The main goal of the series is the development and creation of critical editions of musical sources that are in various ways related to the musical traditions of our country. Fontes Musicae in Polonia includes three publishing series: in series A we publish catalogues of music collections based on RISM standards, in series B are facsimile editions and monographs, and series C includes source-critical editions of musical pieces. In addition to carefully prepared music editions, the last series includes a critical commentary and a list of editorial corrections, as well as an extensive introduction to the edition, covering the themes of heuristic criticism, the composer’s biography, cultural context, and stylistic analysis of the published pieces.

During the first six years of the series’ existence, we published 6 catalogues, 6 books, and 32 volumes of music editions with a repertoire of mainly Jesuit provenance. The musical material we have developed is, for the most part, previously unknown sources, conveying works by composers associated with many different music centres.
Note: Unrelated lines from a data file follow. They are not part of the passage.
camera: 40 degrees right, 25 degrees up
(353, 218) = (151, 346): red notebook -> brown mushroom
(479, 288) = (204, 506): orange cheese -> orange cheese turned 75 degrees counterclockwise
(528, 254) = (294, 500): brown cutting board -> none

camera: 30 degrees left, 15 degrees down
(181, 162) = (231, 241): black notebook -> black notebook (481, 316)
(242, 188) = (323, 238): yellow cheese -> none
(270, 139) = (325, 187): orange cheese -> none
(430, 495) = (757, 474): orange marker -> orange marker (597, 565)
Among the 723 newly released works, currently attributed to the output of 90 composers, a wide spectrum of genres and forms can be found, including polyphonic arrangements of masses and motets in the prima pratica style, large- and small-scale church concerts, cantata cycles, and organ intavolations of vocal music.
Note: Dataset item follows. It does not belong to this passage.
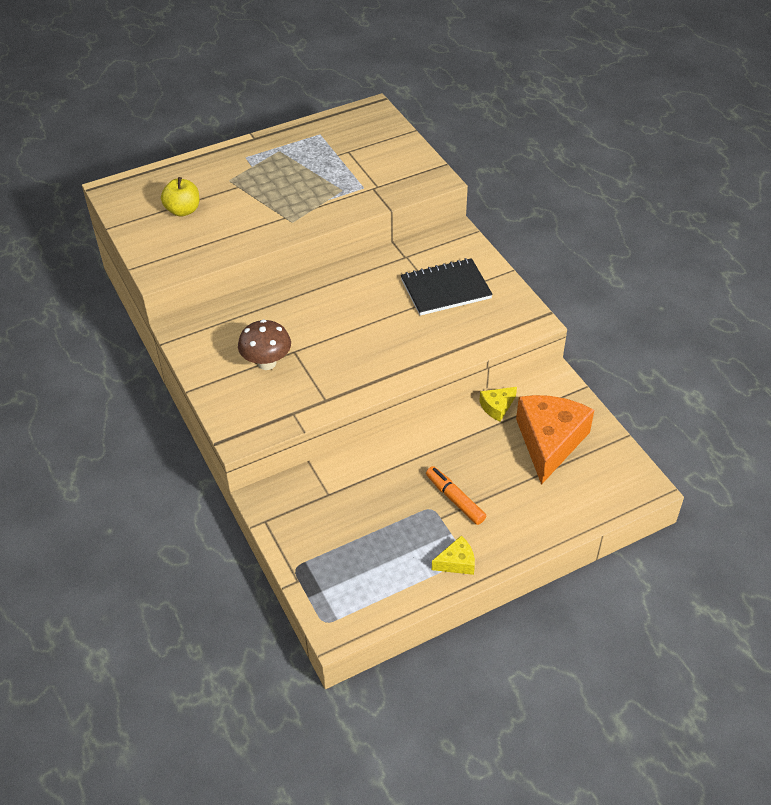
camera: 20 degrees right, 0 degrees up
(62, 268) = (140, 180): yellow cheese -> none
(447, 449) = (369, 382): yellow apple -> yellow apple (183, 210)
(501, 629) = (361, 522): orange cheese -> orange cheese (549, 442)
The 6,278 pages of the score editions that our research team has published over the last five years allow for a fairly representative insight into the previously forgotten and disregarded music tradition associated with the Jesuit centres. The stylistic quality of the repertoire prompts us not only to restore this repertoire to our scholarly memory, but also to the contemporary tradition of historically oriented performance. Some of the compositions released in our series have already had their historic premieres and recordings. We hope that our publications (printed and also available free as PDFs at, most of which are linked with the source descriptions of in RISM Catalog and RISM Online) will also interest scholars, performers, and institutions promoting our common heritage of European music.